News stories about young Jewish bigots in the Old City spitting on Christian clergy - who make conspicuous targets in their long dark robes and crucifix symbols around their necks - surface in the media every few years or so. It's natural, then, to conclude that such incidents are rare, but in fact they are habitual. Anti-Christian Orthodox Jews, overwhelmingly boys and young men, have been spitting with regularity on priests and nuns in the Old City for about 20 years, and the problem is only getting worse.
"My impression is that Christian clergymen are being spat at in the Old City virtually every day. This has been constantly increasing over the last decade," said Daniel Rossing. An observant, kippa-wearing Jew, Rossing heads the Jerusalem Center for Jewish-Christian Relations and was liaison to Israel's Christian communities for the Ministry of Religious Affairs in the '70s and '80s.
For Christian clergy in the Old City, being spat at by Jewish fanatics "is a part of life," said the American Jewish Committee's Rabbi David Rosen, Israel's most prominent Jewish interfaith activist.
"I hate to say it, but we've grown accustomed to this.
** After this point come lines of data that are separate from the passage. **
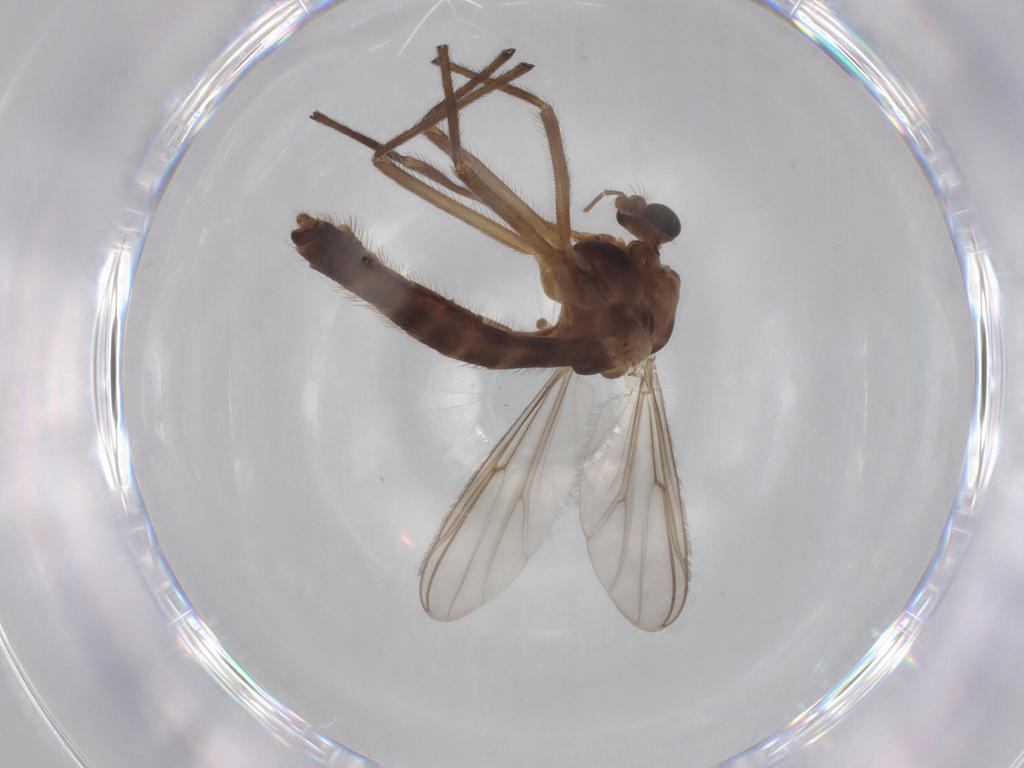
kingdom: Animalia
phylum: Arthropoda
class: Insecta
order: Diptera
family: Chironomidae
Jewish religious fanatics spitting at Christian priests and nuns has become a tradition," said Roman Catholic Father Massimo Pazzini, sitting inside the Church of the Flagellation on the Via Dolorosa.
These are the very opposite of isolated incidents. Father Athanasius of the Christian Information Center called them a "phenomenon." George Hintlian, the unofficial spokesman for the local Armenian community and former secretary of the Armenian Patriarchate, said it was "like a campaign."
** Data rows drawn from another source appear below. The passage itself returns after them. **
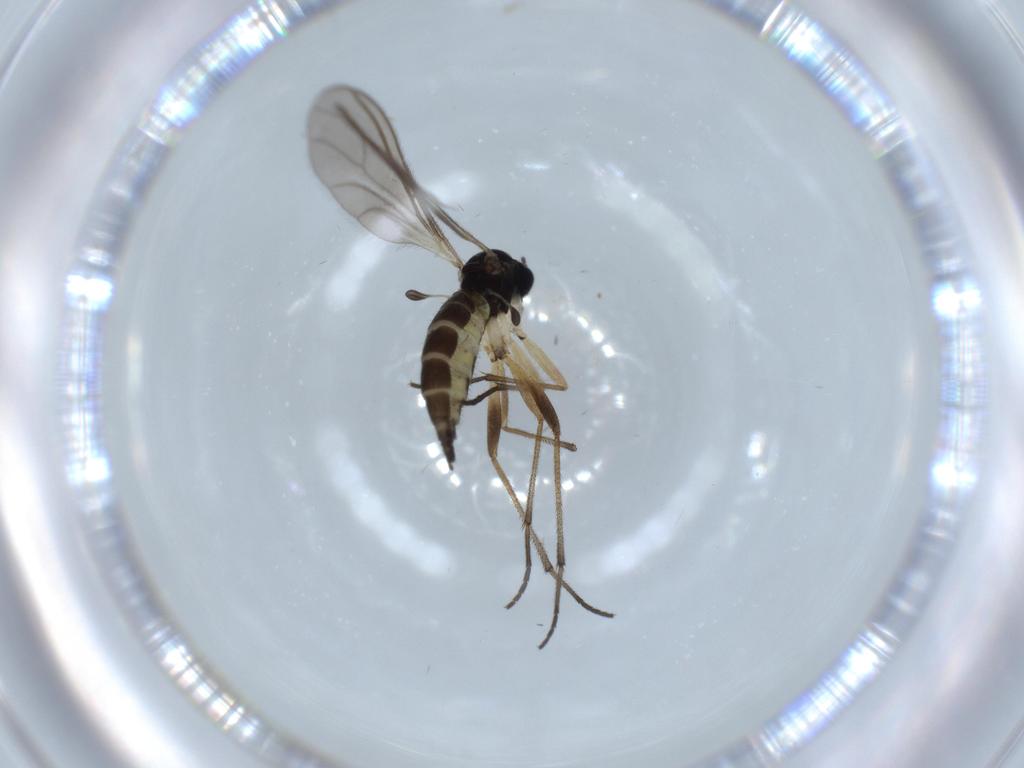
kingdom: Animalia
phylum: Arthropoda
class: Insecta
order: Diptera
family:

Christians in Israel are a small, weak community known for "turning the other cheek," so these Jewish xenophobes feel free to spit on them; they don't spit on Muslims in the Old City because they're afraid to, the clerics noted.
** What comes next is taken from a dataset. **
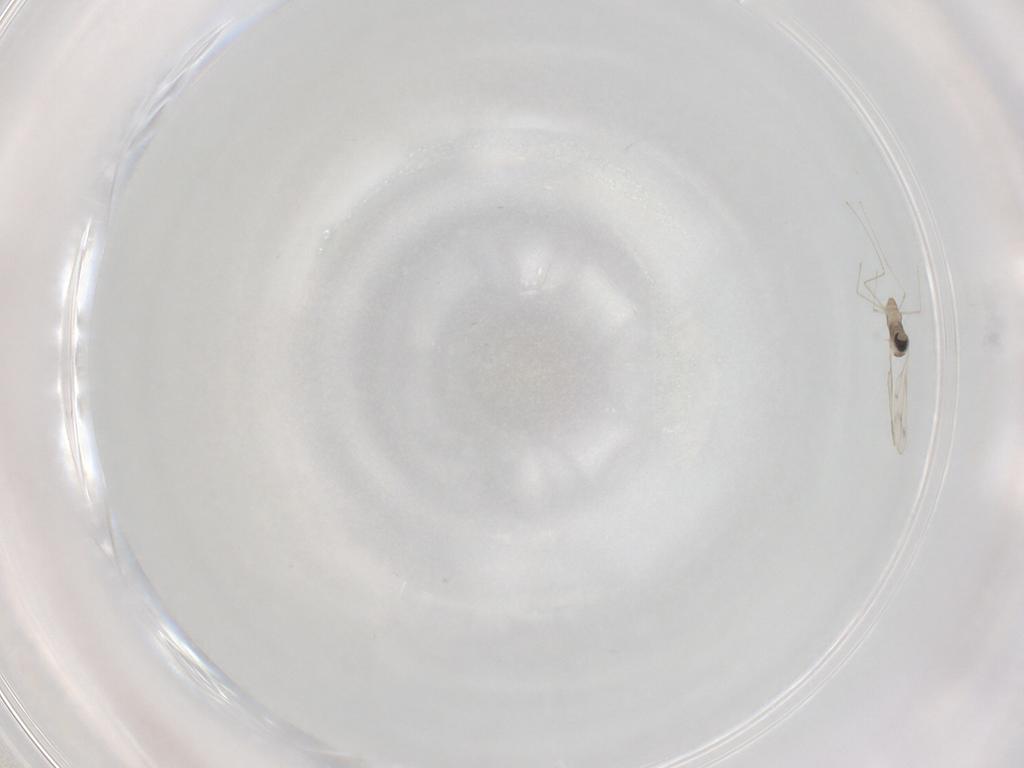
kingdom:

THE ONLY Israeli authority who has shown any serious concern over this matter, the one high official whom Christian and Jewish interfaith activists credit for stepping into the fray, is Ashkenazi Chief Rabbi Yona Metzger.
On November 11, Metzger addressed a letter to the "rabbis of the Jewish Quarter," writing that he had "heard a grave rumor about yeshiva students offending heaven…[by] spitting on Christian clergy who walk about the Old City of Jerusalem." Such attackers, he added, are almost tantamount to rodfim, or persecutors, which is one of the worst class of offenders in Jewish law. They violate the injunction to follow the "pathways of peace," Metzger wrote, and are liable to provoke anti-Semitism overseas.
"I thus issue the fervent call to root out this evil affliction from our midst, and the sooner the better," wrote the chief rabbi.
Metzger published the letter in response to an appeal from Armenian Archbishop Nourhan Manougian, an appeal that came in the wake of a September 5 incident in the Old City in which a haredi man spat on a group of Armenian seminarians who, in turn, beat him up. (See box.)
This is not the first time Metzger has spoken out against the spitting - he did so five years ago after the most infamous incident on record, when Manougian himself was spat on by an Old City yeshiva student during an Armenian Orthodox procession. In response, the archbishop slapped the student's face, and then the student tore the porcelain ceremonial crucifix off Manougian's neck and threw it to the ground, breaking it.
Then interior minister Avraham Poraz called the assault on the archbishop "repulsive" and called for a police crackdown on anti-Christian attacks in the Old City. Police reportedly punished the student by banning him from the Old City for 75 days.